Se seicento italiani muoiono in un anno cadendo da un treppiede fatto in oriente nessuno ci bada, la notizia non c’è e soprattutto nessuno titola: “Siamo in guerra. La Cina ci vuole morti”. Se quattro imbecilli emuli sparano e fanno morire dieci connazionali se ne parla per settimane, a reti unificate. L’Isis ride a crepapelle, nonostante rivendichi l’attentato solo quando è certa che un minimo appiglio ci sia. E noi crediamo che ci sia una rete, una trama, un collegamento in grado di minare l’Europa. E’ come se io domani rivendicassi l’aggressione a un capoufficio stronzo da parte di un manager saudita esasperato che gli ha spaccato la testa a colpi di MontBlanc. Avendo scritto libri sul tema “lavoro” voglio un titolo a nove colonne sul Corriere di Rihad e un’indagine internazionale a mio carico. Ma sai le risate dell’Interpol…!?

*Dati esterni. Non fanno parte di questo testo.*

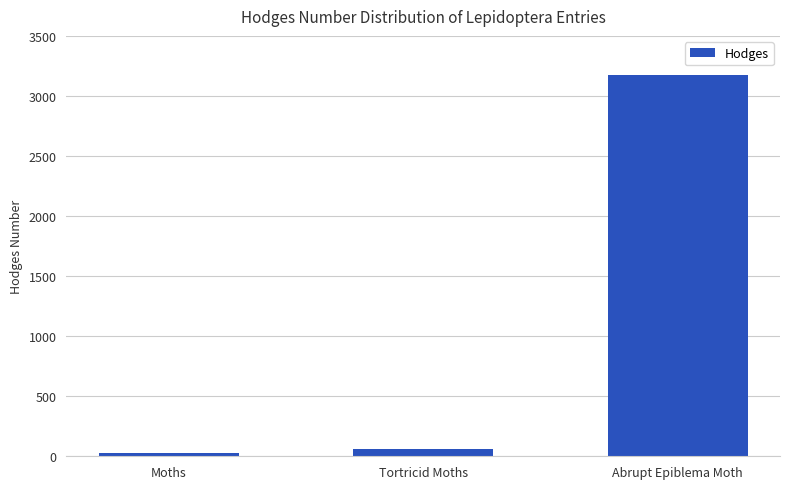

Rank the categories by value from lowest to highest.

Moths, Tortricid Moths, Abrupt Epiblema Moth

Si può essere più fragili di così? Ci sgretoliamo sotto i colpi dei media che noi stessi gestiamo. Ma se siamo fragili, vogliamo chiederci perché? Vogliamo prendere atto con calma che qualcosa nella società, nella nostra cultura, non va? Se andasse, non avremmo tutti questi matti in giro… Ma vogliamo farlo con calma, perché non c’è alcuna guerra!? E’ semplice terrorismo, lo abbiamo avuto in casa per due decenni, ben più grave e letale. Il Generale Dalla Chiesa, alla fine, lo sgominò. Vogliamo fare altrettanto, e ragionarci su? Così magari non ci distraiamo dalle nefandezze assai più gravi che avvengono nei nostri paesi, e che qualcuno, secondo me, è ben lieto che passino in secondo piano nascoste dietro la Guerra Santa.